- [Exercise description]:
In the records below, copy out the stretch of lines from the one containing "l néhány évtizede" through the one containing "és a Föld jövőjéről is. Az", keeping each line unchanged.

START Listed records

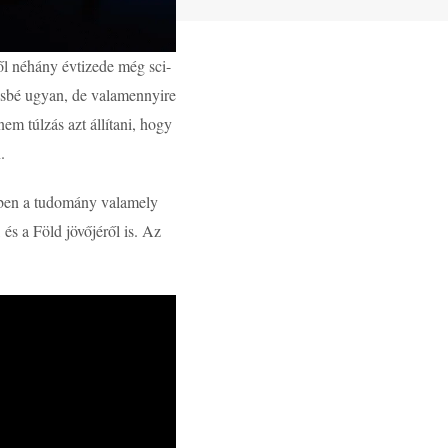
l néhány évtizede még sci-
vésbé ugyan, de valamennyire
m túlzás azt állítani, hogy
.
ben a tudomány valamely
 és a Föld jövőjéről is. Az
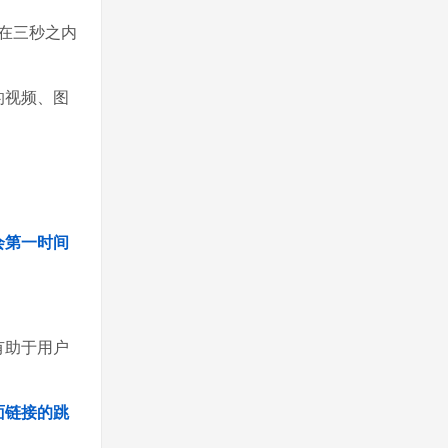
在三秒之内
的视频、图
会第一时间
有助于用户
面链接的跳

END Listed records
START Listed records

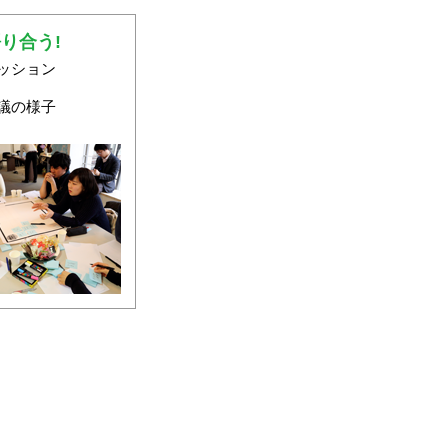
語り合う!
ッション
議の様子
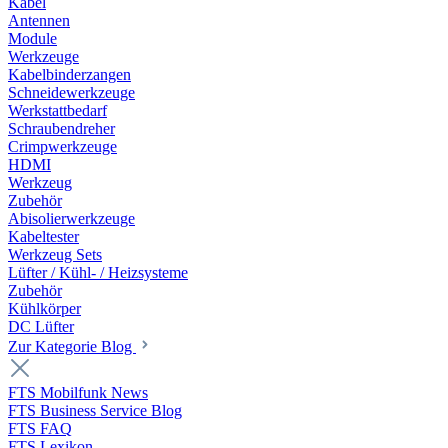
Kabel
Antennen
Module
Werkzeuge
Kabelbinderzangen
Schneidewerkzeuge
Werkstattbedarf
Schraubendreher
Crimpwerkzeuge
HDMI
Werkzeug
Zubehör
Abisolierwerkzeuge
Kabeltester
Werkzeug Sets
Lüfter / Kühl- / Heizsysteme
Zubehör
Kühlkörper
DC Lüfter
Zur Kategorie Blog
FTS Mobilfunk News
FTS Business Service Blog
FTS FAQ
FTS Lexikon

END Listed records

- [Result of this exercise]:
l néhány évtizede még sci-
vésbé ugyan, de valamennyire
m túlzás azt állítani, hogy
.
ben a tudomány valamely
 és a Föld jövőjéről is. Az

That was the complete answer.